PROBLEM REQUIREMENTS
Could you show all lines in the entries below that contain the string "four"?

━━ SUPPLIED RECORDS

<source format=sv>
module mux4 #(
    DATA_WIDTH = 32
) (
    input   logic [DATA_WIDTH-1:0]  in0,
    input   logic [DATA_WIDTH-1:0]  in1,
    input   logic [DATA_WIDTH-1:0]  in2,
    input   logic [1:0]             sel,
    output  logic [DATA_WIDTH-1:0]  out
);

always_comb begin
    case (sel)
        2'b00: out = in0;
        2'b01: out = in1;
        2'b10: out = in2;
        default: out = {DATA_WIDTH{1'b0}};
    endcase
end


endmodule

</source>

━━━━
━━ SUPPLIED RECORDS

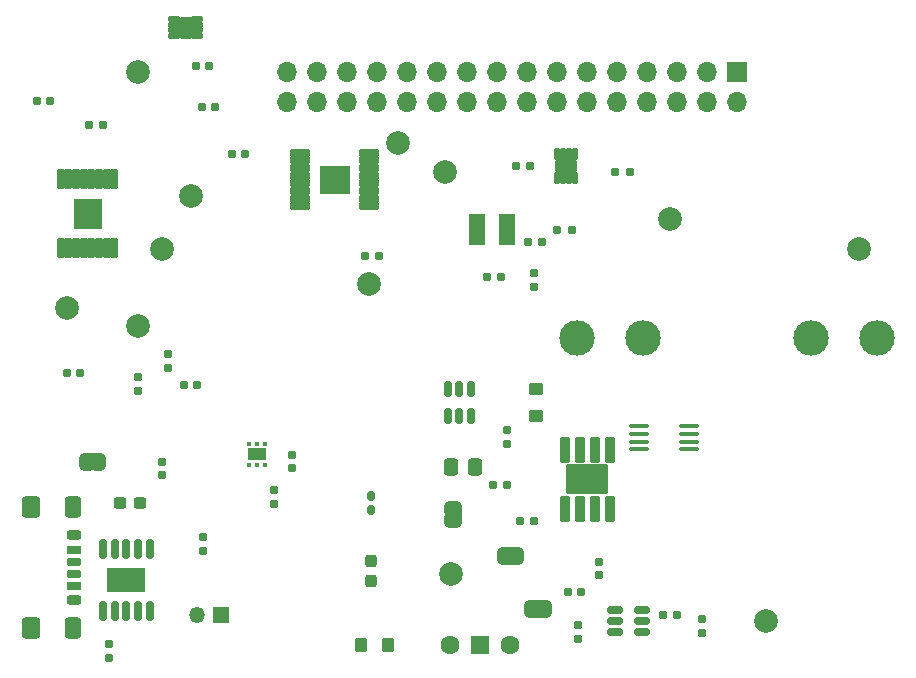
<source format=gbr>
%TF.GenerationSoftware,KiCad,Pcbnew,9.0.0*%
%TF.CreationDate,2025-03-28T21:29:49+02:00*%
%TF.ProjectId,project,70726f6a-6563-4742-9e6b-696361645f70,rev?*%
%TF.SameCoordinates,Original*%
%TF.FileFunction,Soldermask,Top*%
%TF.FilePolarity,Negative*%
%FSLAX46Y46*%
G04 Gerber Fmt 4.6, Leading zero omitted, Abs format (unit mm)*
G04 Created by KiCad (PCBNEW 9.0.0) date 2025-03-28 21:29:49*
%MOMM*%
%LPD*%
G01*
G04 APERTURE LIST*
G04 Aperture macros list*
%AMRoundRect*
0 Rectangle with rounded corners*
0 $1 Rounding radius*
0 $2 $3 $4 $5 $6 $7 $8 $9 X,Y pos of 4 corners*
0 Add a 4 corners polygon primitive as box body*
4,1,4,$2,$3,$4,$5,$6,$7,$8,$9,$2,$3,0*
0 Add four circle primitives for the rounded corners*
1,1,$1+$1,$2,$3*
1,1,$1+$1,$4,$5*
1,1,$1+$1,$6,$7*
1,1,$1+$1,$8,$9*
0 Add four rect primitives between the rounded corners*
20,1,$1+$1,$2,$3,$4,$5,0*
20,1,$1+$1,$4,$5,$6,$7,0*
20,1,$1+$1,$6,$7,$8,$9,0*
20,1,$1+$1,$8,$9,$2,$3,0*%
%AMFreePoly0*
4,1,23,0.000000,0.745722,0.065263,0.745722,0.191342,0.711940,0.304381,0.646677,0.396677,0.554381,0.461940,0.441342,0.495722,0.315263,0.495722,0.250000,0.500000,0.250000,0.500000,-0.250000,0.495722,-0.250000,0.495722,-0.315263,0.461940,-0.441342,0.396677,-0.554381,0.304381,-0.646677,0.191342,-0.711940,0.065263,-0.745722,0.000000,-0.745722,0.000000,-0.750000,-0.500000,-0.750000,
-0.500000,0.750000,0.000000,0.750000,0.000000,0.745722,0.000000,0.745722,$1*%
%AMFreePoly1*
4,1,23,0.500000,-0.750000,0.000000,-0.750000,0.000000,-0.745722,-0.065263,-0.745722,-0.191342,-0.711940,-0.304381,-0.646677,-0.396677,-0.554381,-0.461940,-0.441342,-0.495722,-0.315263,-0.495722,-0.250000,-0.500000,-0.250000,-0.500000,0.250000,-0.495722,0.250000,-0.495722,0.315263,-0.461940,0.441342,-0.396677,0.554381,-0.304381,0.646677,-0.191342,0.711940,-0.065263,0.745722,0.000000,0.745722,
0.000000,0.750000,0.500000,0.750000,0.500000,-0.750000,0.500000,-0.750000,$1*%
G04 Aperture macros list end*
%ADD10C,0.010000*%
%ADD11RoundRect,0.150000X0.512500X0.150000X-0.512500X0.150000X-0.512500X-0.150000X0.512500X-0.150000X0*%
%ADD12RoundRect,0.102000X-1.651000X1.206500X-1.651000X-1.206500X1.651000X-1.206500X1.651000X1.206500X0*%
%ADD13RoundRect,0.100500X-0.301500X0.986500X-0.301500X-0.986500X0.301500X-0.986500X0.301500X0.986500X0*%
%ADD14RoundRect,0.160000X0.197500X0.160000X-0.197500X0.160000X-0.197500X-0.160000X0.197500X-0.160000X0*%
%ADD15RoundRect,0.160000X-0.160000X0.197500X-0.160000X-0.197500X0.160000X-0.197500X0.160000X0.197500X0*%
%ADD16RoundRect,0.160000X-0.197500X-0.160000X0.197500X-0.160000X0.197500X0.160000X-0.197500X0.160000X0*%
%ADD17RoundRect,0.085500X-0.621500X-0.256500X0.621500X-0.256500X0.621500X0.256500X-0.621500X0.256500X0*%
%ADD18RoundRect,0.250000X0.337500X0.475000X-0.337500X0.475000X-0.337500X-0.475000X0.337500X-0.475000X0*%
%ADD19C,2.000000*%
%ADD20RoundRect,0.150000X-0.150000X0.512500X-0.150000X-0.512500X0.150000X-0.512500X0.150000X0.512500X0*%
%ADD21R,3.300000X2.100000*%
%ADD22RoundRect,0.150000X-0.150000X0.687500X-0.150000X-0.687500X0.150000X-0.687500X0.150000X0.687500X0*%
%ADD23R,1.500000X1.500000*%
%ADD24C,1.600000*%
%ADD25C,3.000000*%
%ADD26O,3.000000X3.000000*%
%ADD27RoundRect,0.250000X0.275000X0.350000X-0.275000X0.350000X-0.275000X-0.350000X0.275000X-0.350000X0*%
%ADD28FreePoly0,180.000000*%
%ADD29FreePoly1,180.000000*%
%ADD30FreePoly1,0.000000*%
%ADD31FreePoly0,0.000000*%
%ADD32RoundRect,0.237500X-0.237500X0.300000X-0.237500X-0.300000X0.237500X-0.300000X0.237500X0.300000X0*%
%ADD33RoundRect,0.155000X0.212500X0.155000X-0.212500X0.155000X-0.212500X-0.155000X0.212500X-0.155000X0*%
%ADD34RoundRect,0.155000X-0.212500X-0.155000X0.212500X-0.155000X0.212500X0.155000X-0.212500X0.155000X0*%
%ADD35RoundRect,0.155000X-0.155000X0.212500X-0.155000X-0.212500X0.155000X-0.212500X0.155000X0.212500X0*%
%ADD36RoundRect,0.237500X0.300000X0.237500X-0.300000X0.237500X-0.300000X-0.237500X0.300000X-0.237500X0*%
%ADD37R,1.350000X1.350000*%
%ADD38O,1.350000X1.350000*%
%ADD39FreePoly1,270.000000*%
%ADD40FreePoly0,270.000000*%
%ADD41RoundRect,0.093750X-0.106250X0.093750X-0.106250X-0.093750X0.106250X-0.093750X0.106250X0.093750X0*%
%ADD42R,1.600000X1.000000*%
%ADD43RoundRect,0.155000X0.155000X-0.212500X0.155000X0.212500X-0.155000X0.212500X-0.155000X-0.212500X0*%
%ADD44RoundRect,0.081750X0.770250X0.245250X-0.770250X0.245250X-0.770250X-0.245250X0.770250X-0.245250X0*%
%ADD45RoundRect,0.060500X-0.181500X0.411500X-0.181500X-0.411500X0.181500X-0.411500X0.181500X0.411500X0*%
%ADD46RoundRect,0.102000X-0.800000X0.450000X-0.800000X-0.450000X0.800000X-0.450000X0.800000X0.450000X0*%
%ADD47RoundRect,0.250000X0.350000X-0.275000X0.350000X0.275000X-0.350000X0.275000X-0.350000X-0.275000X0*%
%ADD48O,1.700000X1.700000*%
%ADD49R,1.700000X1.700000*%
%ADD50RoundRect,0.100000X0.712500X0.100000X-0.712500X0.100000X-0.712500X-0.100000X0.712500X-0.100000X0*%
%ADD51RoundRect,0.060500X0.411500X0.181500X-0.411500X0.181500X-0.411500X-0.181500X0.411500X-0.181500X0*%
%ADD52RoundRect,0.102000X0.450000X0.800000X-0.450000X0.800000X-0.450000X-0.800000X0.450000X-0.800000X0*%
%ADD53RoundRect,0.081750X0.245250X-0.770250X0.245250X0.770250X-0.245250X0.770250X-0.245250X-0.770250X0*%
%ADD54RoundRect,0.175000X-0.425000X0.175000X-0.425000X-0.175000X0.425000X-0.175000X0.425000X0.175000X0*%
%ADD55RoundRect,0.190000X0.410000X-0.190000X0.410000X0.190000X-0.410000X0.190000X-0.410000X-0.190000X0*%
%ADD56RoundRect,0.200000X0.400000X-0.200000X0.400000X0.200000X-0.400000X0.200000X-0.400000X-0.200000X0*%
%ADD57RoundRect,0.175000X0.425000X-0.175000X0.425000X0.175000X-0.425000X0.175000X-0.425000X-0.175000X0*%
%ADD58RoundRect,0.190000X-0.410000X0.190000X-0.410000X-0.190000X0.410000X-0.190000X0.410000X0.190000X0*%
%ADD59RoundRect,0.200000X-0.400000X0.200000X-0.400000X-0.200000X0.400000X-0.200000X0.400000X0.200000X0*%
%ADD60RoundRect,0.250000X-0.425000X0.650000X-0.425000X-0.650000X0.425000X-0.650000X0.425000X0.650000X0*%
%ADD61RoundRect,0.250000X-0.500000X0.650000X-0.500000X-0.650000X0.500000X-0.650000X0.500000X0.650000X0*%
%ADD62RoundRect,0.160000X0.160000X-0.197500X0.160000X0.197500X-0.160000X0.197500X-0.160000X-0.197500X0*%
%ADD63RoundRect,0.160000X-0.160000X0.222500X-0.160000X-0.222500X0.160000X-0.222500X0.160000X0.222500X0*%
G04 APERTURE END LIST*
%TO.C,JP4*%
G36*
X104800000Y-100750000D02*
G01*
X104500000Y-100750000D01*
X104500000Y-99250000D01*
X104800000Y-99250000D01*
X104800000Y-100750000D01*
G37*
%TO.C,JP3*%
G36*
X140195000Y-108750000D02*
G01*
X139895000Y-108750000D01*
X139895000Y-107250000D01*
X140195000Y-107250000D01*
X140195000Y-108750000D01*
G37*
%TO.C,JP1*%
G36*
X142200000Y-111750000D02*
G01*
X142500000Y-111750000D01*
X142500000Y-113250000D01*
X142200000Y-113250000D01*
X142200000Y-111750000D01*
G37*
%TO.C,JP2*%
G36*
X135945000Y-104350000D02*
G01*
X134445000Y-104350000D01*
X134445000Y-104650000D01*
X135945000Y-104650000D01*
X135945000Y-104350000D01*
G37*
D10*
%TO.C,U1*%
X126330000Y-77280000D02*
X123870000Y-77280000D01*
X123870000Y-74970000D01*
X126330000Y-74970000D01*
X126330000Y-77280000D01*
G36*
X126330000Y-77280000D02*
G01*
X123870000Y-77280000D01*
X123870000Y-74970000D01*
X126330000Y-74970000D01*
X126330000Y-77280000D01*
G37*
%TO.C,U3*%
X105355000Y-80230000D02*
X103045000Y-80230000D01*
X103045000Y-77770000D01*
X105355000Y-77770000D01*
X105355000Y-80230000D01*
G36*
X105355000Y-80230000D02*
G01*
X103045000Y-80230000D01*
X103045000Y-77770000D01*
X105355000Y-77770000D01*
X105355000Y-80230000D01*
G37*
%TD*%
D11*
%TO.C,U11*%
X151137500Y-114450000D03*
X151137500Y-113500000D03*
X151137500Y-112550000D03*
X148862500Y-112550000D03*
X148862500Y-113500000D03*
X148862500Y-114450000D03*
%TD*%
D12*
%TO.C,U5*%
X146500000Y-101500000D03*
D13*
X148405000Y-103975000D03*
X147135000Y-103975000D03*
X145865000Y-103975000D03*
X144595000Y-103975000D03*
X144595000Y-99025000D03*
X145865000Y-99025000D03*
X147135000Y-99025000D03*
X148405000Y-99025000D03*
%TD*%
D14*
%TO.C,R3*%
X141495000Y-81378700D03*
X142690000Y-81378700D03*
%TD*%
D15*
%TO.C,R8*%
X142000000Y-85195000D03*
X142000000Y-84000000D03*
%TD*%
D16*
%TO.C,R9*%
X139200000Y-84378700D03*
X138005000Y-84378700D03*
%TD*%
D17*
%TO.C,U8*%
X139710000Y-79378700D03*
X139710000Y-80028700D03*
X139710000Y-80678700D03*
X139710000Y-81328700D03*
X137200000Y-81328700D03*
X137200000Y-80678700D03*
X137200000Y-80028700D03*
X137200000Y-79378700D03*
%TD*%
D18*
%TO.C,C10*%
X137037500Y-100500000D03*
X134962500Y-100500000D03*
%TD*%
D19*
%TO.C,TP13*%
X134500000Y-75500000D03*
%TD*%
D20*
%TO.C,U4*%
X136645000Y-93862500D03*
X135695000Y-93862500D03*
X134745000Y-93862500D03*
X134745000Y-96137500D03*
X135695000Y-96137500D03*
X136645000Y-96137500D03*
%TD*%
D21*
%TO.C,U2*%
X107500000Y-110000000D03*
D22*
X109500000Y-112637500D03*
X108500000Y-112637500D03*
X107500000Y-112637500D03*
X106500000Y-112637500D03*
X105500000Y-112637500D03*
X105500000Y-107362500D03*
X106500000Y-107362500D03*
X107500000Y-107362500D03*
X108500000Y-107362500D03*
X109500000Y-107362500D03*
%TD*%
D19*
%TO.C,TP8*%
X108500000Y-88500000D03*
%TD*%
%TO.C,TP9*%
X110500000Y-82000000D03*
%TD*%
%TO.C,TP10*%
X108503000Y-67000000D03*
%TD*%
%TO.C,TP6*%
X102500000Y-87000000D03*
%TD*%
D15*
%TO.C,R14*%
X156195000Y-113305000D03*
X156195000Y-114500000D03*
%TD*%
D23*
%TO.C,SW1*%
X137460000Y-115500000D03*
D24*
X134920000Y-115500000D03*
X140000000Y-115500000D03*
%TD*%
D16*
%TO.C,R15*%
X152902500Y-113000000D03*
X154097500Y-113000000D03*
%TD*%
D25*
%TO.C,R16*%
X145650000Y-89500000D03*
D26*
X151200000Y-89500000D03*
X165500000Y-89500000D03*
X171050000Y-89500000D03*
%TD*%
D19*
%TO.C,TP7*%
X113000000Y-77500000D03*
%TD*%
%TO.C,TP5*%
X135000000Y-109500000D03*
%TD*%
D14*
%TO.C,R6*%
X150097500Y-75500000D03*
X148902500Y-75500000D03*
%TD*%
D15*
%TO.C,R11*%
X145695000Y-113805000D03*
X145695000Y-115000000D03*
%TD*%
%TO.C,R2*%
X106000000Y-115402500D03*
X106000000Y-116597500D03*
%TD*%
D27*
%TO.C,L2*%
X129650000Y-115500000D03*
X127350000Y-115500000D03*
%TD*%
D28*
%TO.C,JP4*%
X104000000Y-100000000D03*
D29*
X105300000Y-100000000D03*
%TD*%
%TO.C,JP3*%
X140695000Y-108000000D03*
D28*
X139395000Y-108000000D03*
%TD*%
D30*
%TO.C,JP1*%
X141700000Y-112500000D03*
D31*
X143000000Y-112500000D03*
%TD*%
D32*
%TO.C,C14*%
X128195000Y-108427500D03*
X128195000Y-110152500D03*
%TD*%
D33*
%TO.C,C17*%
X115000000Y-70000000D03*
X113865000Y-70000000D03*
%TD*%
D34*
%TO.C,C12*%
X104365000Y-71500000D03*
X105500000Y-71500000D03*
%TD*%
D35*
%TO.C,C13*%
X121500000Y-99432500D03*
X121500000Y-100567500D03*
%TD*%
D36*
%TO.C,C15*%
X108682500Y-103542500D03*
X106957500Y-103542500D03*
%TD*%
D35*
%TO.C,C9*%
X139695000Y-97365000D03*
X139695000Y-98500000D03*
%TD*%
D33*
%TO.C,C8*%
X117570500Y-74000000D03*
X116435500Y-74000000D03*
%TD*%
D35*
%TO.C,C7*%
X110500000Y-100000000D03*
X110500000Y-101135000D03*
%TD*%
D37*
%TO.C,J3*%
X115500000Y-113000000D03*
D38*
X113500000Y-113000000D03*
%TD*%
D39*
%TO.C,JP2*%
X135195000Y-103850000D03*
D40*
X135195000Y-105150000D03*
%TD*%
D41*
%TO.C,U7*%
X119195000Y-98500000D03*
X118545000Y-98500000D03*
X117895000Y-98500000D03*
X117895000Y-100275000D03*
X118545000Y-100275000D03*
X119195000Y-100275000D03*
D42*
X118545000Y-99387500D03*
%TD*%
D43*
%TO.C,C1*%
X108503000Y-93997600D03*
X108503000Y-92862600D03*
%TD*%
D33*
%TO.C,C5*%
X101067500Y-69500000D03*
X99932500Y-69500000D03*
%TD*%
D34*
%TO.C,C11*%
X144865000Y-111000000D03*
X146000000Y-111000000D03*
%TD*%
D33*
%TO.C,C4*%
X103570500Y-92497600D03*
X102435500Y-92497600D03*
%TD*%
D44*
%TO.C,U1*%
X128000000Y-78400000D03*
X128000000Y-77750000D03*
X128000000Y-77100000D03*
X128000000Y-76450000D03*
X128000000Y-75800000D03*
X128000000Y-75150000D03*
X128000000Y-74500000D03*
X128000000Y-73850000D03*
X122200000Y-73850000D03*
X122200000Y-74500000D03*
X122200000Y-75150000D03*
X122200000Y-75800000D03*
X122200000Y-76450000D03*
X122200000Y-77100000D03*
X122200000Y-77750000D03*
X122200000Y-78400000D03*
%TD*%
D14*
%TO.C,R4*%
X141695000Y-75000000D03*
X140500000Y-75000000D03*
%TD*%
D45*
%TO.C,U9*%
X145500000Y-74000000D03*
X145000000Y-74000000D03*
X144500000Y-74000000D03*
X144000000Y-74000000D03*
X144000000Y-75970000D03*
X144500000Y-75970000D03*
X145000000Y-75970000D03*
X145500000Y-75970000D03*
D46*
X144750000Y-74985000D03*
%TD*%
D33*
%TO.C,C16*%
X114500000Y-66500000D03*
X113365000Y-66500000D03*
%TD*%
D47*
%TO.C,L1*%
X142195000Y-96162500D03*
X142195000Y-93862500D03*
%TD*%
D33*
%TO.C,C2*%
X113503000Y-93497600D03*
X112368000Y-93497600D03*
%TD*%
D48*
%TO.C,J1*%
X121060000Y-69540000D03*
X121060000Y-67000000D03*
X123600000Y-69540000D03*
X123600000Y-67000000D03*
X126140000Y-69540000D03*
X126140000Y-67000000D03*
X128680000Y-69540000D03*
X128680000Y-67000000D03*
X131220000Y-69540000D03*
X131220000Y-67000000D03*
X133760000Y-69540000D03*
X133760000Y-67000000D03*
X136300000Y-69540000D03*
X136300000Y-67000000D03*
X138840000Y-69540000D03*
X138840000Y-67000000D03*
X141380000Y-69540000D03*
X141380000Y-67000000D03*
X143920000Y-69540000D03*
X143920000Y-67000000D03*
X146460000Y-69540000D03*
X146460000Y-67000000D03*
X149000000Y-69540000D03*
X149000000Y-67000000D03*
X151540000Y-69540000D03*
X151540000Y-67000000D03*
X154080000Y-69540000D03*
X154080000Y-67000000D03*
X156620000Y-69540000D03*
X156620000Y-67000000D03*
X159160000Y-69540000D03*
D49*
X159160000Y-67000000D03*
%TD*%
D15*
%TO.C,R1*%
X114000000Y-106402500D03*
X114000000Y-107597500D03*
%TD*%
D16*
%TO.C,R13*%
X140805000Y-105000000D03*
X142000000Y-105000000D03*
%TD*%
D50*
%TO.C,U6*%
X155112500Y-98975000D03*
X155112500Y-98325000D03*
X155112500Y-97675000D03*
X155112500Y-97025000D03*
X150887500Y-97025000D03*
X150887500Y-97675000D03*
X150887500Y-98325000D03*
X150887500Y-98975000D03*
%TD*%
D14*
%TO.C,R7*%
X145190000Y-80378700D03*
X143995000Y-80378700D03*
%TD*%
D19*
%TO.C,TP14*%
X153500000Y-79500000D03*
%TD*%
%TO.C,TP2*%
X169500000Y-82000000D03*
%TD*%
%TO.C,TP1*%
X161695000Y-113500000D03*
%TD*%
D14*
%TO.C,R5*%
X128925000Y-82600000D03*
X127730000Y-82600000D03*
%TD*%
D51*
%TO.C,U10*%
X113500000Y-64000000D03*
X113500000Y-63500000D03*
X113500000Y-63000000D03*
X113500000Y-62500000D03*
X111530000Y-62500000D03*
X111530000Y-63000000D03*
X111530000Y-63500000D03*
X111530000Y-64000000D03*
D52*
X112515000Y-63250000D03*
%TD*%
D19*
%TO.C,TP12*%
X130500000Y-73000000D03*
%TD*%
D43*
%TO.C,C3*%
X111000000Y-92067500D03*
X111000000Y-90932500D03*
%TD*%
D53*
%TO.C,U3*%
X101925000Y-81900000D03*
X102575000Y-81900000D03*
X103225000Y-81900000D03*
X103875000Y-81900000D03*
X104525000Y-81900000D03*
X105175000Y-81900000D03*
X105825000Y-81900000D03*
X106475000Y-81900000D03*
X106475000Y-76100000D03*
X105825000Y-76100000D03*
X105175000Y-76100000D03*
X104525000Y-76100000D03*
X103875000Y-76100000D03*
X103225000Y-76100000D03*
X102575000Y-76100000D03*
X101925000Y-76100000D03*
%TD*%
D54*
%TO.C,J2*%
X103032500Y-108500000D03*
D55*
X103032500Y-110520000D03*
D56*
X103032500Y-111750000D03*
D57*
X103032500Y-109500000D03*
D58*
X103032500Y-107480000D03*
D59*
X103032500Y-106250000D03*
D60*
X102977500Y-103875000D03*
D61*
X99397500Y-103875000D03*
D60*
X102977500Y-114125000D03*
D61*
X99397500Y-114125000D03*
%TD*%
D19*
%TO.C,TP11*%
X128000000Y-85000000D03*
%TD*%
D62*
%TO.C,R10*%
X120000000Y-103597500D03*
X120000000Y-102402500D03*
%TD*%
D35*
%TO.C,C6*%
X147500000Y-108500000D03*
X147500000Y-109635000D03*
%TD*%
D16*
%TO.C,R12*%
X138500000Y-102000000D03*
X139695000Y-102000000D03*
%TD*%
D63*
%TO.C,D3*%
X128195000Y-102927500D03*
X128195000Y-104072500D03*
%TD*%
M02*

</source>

━━━━
━━ SUPPLIED RECORDS

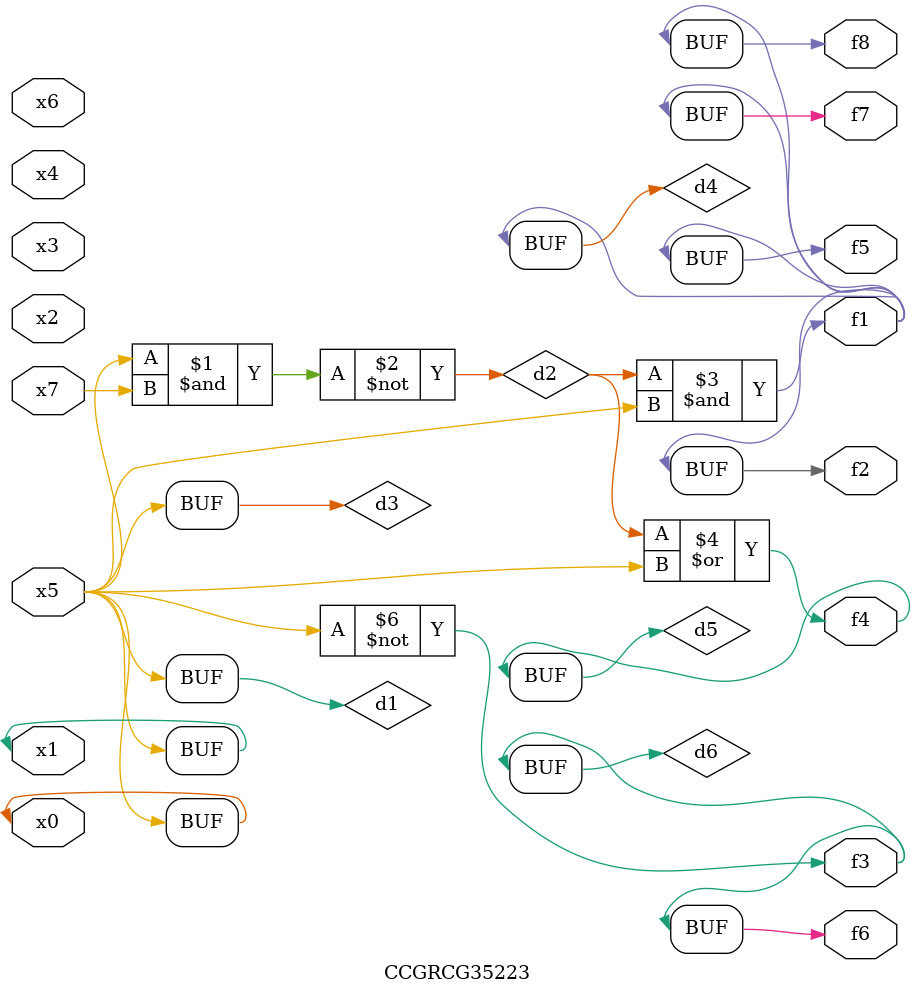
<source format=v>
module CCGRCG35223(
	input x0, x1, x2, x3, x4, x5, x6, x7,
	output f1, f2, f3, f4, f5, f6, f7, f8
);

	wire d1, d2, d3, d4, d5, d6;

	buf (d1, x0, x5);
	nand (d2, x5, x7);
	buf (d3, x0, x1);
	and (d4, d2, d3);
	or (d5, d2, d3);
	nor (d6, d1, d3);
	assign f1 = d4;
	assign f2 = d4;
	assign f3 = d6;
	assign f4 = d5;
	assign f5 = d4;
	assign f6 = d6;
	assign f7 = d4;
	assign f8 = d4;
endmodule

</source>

━━━━

ANSWER SPACE
0 Add four circle primitives for the rounded corners*
0 Add four rect primitives between the rounded corners*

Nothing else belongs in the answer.